Яков встает со стула и потягивается всем телом. Потом поворачивается к портрету Лениной невесты, которая не устает улыбаться ему.
— Такие-то дела, лаборанточка! — доверительно говорит он ей. — Неважные, прямо скажем, дела… Не так-то легко разгрызать твердые орешки, которые любит преподносить нам жизнь. Или ты надеешься на свои крепкие зубки?..
XIV
Сегодня — день озеленения города.
Накануне дворники до позднего вечера ходили по квартирам — приглашали всех взрослых выйти утром на улицу расчищать от битого кирпича пустыри, копать ямки для посадки молодых деревьев, садить их… И мало было таких, кто отказывался. Людям было приятно думать, что завтра исчезнет еще один след разрушений, что там, где еще сегодня лежат кучи почерневшего кирпича и виднеются иссеченные осколками стены, скоро вырастут деревья, цветы, станут играть дети — будет все, ради чего стоит жить на земле.
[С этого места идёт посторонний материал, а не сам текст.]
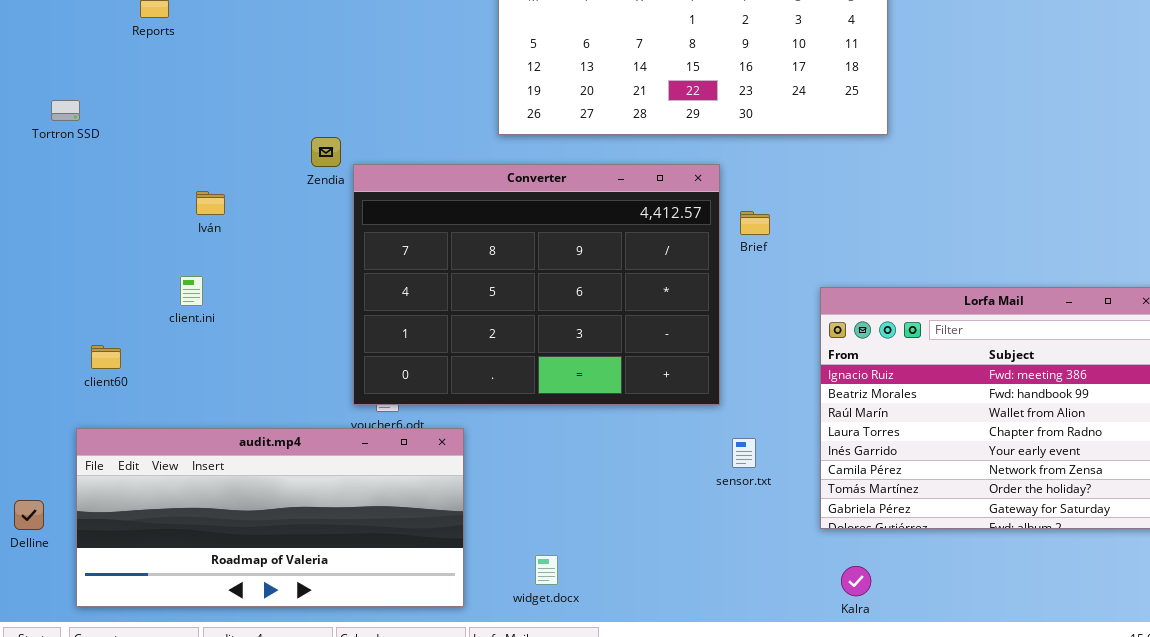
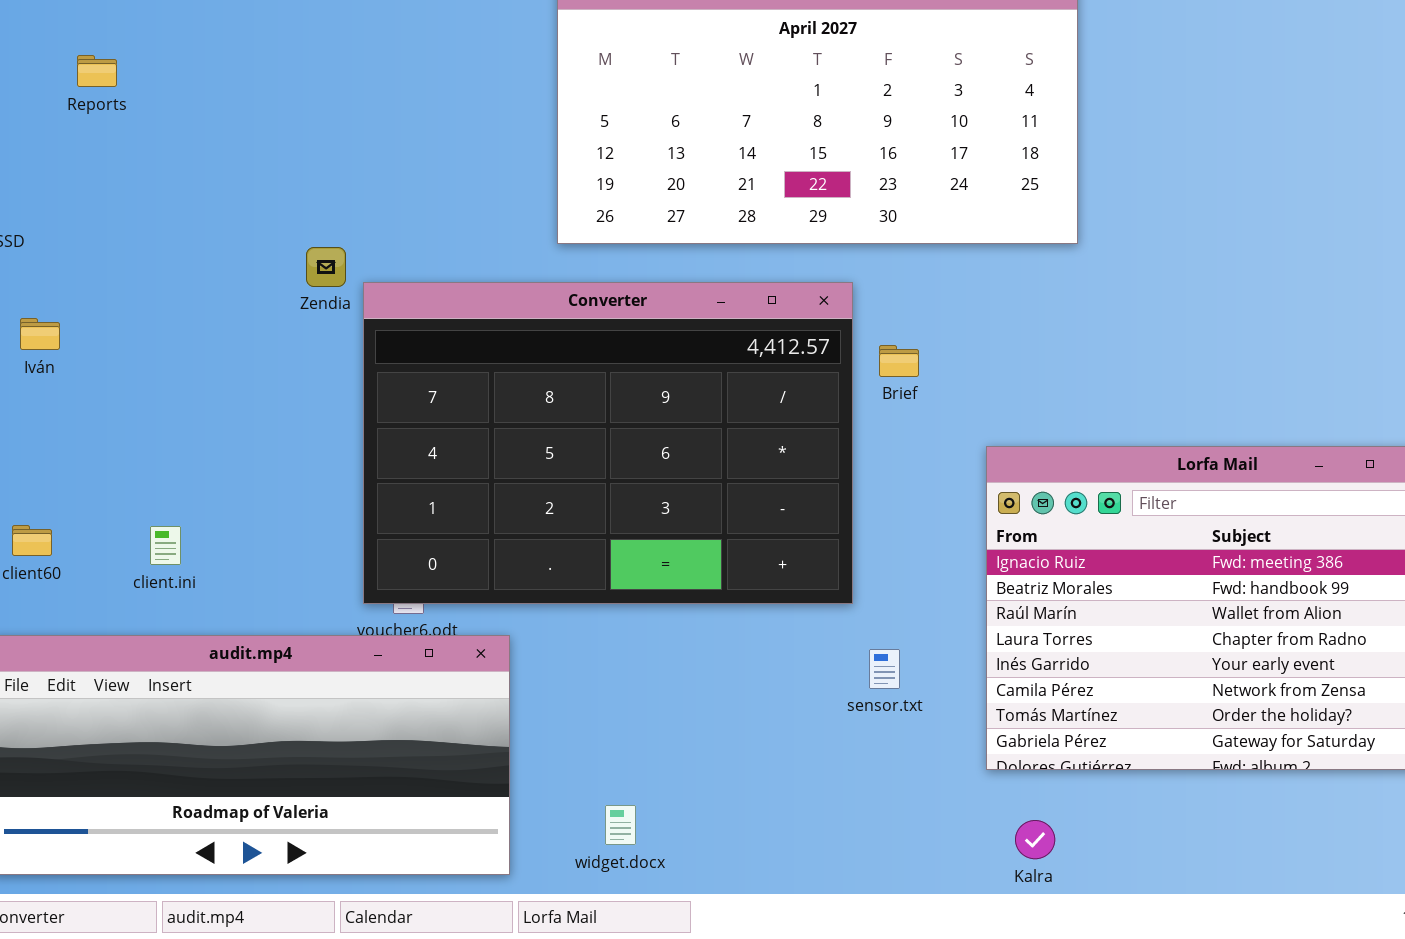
Iván: [196,191,225,215] -> [20,318,60,350], moved
client.ini: [180,276,203,306] -> [150,526,181,565], moved

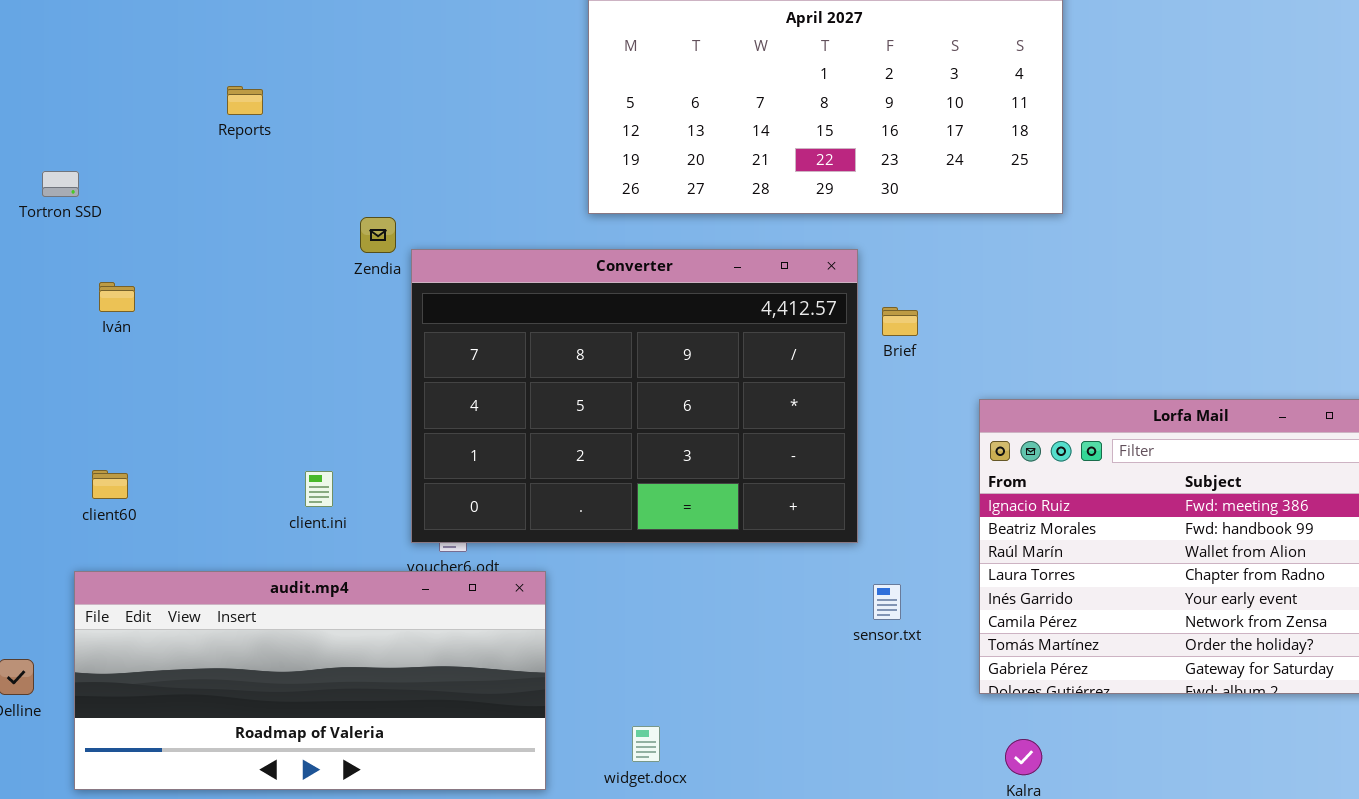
Reports: [77,55,117,87] -> [227,86,263,115], moved
client.ini: [150,526,181,565] -> [305,471,333,507], moved

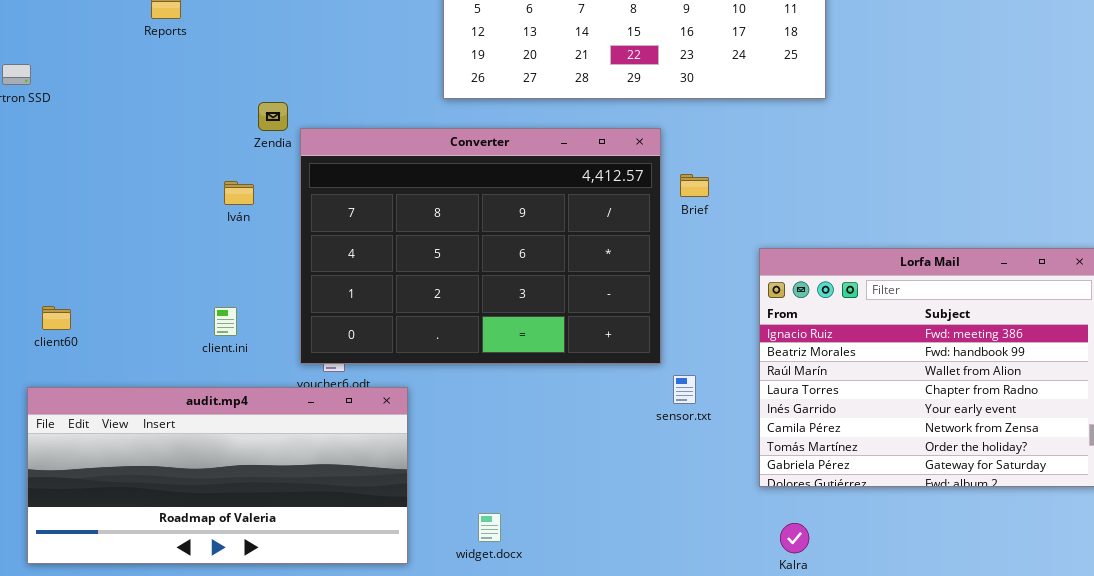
Iván: [99,282,135,312] -> [224,181,254,205], moved
sensor.txt: [873,584,901,620] -> [673,375,696,404], moved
Нина, к которой тоже зашел дворник, сказала ему, что она обязательно выйдет на воскресник, только вместе со студентами института, о чем они еще вчера договорились с Олей.
В конце концов она все-таки взялась за ученье и с радостью убедилась, что это не так трудно, как ей недавно казалось. Теперь Нина каждое утро просыпалась с приятным чувством ожидания чего-то хорошего, что должен принести ей новый день.
И только одна глубокая, незаживающая рана жгла ее сердце: Яков…
Встреча с ним на родительском собрании оживила в ее душе подавленную тоску по нем, и Нина, как заклятие, мысленно повторяла, что любит, любит, любит его.
Ах, если б он тогда, когда они шли вместе, взял ее за руку! Если б хоть шаг сделал к ней, хоть малейший намек на то, что хочет помириться с нею!..
Несмотря на то, что сегодня воскресенье и девочки не должны были идти в школу и садик, Нина проснулась очень рано: боялась, не успеет приготовить завтрак и накормить детей, — ведь Оля сказала, что нужно выйти из дому не позже восьми часов.